Student Online Personal Protection Act (SOPPA)
Effective July 1, 2021, school districts will be required by the Student Online Personal Protection Act (SOPPA) to provide additional guarantees that student data is protected when collected by educational technology companies, and that data is used for beneficial purposes only (105 ILCS 85).
Below is a high-level overview of the new requirements. Please refer to the legislation for specific timelines and components of each element. School districts must:
1. Annually post a list of all operators of online services or applications utilized by the district.
2. Annually post all data elements that the school collects, maintains, or discloses to any entity. This information must also explain how the school uses the data, and to whom and why it discloses the data.
3. Post contracts for each operator within 10 days of signing.
4. Annually post subcontractors for each operator.
5. Post the process for how parents can exercise their rights to inspect, review and correct information maintained by the school, operator, or ISBE.

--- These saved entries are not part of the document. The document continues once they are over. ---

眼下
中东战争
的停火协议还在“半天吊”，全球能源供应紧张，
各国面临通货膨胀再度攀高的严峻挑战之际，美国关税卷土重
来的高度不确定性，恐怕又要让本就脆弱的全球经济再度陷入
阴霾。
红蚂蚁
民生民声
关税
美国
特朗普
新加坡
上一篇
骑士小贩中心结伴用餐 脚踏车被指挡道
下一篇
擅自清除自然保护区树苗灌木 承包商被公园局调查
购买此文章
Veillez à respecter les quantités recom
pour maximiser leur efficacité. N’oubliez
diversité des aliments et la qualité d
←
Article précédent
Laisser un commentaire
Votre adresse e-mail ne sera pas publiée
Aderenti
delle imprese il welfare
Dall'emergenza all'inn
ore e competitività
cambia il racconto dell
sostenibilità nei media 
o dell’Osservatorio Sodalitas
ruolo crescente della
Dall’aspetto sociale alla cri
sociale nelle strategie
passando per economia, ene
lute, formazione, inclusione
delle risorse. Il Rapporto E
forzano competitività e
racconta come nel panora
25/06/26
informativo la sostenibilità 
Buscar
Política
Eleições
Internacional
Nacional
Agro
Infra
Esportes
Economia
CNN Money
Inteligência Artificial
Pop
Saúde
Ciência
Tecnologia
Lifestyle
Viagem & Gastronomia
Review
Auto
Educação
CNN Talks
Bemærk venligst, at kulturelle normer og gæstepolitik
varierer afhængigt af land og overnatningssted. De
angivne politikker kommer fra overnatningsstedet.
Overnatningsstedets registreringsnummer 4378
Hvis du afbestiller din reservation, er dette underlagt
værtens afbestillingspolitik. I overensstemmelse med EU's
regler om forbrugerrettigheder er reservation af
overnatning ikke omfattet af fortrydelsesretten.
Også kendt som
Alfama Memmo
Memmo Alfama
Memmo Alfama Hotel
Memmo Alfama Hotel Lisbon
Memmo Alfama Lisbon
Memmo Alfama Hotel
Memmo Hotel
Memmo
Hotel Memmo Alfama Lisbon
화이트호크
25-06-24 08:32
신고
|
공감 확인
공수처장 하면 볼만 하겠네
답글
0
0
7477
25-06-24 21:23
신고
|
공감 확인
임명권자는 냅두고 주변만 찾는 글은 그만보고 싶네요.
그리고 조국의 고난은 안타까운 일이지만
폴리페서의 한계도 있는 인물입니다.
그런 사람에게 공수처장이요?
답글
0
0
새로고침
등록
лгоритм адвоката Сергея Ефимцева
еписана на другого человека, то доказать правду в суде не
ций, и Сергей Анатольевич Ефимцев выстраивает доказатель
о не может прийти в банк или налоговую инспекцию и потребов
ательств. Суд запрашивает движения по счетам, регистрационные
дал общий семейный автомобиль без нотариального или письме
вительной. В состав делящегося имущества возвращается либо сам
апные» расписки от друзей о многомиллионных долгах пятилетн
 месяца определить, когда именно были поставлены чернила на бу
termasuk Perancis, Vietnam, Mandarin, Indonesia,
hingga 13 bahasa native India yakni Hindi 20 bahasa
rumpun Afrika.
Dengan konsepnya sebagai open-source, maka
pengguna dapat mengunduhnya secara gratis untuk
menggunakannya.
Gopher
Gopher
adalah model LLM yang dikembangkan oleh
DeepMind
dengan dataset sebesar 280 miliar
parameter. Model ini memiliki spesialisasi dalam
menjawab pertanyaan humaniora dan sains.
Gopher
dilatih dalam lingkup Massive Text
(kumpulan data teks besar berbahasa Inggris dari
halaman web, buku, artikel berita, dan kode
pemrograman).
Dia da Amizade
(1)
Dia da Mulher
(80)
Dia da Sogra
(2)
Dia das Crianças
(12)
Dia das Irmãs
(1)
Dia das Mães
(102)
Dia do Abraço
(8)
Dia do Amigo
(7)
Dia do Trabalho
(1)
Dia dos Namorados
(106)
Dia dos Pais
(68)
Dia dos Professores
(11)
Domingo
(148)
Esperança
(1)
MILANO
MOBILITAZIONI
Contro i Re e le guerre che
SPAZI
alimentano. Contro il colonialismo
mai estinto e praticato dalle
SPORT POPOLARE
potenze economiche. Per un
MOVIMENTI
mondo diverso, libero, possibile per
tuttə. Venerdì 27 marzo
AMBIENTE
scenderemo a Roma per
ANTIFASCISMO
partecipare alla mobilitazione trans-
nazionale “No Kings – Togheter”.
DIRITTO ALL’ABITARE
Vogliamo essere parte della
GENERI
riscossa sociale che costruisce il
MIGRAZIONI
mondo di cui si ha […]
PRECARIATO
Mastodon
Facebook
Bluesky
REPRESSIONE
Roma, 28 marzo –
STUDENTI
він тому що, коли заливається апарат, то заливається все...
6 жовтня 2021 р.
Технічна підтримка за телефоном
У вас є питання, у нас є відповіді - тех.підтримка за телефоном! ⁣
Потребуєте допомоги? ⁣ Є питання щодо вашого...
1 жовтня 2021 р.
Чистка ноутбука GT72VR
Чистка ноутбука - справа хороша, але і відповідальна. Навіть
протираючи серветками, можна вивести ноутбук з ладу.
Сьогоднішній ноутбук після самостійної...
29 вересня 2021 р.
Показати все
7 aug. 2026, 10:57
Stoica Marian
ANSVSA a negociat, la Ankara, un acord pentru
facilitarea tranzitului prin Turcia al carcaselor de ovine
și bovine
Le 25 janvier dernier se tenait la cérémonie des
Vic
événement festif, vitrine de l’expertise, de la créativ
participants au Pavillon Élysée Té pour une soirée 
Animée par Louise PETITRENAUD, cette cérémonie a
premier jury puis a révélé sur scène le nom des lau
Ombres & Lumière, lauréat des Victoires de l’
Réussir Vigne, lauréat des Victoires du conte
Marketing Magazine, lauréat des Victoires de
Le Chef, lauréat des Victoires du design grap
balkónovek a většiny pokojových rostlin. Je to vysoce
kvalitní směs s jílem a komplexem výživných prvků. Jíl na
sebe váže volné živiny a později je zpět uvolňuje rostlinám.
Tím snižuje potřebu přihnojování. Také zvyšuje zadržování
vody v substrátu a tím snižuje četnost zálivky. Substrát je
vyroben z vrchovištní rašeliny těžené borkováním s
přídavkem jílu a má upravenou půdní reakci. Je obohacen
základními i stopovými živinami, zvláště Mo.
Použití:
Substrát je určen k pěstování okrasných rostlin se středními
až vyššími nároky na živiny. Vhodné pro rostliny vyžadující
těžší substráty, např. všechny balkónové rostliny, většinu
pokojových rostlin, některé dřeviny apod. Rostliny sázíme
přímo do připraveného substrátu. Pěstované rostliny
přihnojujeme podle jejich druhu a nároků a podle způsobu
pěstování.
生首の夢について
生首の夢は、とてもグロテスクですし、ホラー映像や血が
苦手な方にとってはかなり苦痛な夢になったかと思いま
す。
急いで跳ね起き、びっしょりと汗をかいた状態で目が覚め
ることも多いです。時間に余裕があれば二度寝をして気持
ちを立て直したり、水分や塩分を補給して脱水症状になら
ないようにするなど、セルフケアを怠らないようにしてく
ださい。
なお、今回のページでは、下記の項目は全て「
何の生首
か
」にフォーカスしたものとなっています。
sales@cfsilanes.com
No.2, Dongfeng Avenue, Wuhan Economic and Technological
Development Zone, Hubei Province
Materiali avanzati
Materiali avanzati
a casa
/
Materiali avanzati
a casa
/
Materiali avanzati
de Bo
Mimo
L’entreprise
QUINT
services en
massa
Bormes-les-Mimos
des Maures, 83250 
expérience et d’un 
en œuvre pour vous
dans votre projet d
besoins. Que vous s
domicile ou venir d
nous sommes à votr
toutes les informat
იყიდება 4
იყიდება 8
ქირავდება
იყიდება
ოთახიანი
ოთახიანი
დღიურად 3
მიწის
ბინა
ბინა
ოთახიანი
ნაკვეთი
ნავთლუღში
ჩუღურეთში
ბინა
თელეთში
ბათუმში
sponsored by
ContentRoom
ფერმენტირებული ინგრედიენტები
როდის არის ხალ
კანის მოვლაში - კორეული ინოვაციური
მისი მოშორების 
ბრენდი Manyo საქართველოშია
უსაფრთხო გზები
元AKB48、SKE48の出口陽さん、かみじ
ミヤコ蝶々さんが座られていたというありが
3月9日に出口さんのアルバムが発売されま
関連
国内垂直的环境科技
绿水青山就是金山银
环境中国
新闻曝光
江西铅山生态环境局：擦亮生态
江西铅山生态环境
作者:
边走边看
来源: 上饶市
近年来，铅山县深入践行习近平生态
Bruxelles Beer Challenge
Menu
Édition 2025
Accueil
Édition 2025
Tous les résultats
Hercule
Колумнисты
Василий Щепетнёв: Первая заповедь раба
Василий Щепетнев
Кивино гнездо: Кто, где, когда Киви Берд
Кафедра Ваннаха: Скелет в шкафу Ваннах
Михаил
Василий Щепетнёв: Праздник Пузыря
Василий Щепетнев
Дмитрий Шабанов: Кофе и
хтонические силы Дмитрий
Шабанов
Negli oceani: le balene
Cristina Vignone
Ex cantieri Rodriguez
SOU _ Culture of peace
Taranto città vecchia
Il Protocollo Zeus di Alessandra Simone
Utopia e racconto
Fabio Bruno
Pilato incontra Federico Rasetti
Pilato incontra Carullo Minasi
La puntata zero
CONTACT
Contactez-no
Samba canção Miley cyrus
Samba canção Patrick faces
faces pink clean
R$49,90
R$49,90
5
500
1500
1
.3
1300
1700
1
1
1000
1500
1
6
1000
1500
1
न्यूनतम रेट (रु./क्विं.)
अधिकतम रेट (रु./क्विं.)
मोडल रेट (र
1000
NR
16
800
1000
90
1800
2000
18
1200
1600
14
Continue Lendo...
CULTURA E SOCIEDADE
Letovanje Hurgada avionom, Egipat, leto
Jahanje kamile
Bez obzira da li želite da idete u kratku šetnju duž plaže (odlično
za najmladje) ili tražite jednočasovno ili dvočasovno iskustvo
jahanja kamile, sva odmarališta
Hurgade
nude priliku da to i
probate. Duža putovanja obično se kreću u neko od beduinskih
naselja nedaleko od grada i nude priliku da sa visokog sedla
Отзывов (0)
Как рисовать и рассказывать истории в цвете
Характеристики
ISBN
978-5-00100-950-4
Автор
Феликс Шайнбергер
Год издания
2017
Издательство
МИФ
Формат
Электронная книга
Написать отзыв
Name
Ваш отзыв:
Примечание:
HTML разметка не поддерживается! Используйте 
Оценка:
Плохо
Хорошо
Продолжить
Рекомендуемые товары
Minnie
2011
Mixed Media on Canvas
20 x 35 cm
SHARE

6. Post data breaches within 10 days and notify parents within 30 days.
7. Create a policy for who can sign contracts with operators.
8. Designate a privacy officer to ensure compliance.
9. Maintain reasonable security procedures and practices. Agreements with vendors in which information is shared must include a provision that the vendor maintains reasonable security procedures and practices.
Parent and Student Rights:
A student's covered information shall be collected only for K through 12 school purposes and not further processed in a manner that is incompatible with those purposes.
A student's covered information shall only be adequate, relevant, and limited to what is necessary in relation to the K through 12 school purposes for which it is processed.
Except for a parent of a student enrolled in a nonpublic school, the parent of a student enrolled in a school has the right to all of the following:
(1) Inspect and review the student's covered information, regardless of whether it is maintained by the school, the State Board, or an operator.
(2) Request from a school a paper or electronic copy of the student's covered information, including covered information maintained by an operator or the State Board. If a parent requests an electronic copy of the student's covered information under this paragraph, the school must provide an electronic copy of that information, unless the school does not maintain the information in an electronic format and reproducing the information in an electronic format would be unduly burdensome to the school. If a parent requests a paper copy of the student's covered information, the school may charge the parent the reasonable cost for copying the information in an amount not to exceed the amount fixed in a schedule adopted by the State Board, except that no parent may be denied a copy of the information due to the parent's inability to bear the cost of the copying. The State Board must adopt rules on the methodology and frequency of requests under this paragraph.
(3) Request corrections of factual inaccuracies contained in the student's covered information. After receiving a request for corrections and determining that a factual inaccuracy exists, a school must do either of the following:
(A) If the school maintains or possesses the covered information that contains the factual inaccuracy, correct the factual inaccuracy and confirm the correction with the parent within 90 calendar days after receiving the parent's request.
(B) If the operator or State Board maintains or possesses the covered information that contains the factual inaccuracy, notify the operator or the State Board of the correction. The operator or the State Board must correct the factual inaccuracy and confirm the correction with the school within 90 calendar days after receiving the notice. Within 10 business days after receiving confirmation of the correction from the operator or State Board, the school must confirm the correction with the parent.
Nothing in this Section shall be construed to limit the rights granted to parents and students under the Illinois School Student Records Act or the federal Family Educational Rights and Privacy Act of 1974.
To what entities do the new SOPPA requirements apply?
“Operator” means, to the extent that an entity is operating in this capacity, the operator of an internet website online service, online application, or mobile application with actual knowledge that the site, service, or application is used primarily for K through 12 school purposes and was designed and marketed for K through 12 school purposes. 105 ILCS 85/5.
“K through 12 school purposes” means purposes that are directed by or that customarily take place at the direction of a school, teacher, or school district; aid in the administration of school activities, including, but not limited to, instruction in the classroom or at home, administrative activities, and collaboration between students, school personnel, or parents; and are otherwise fror the use and benefit of the school. 105 ILCS 85/5.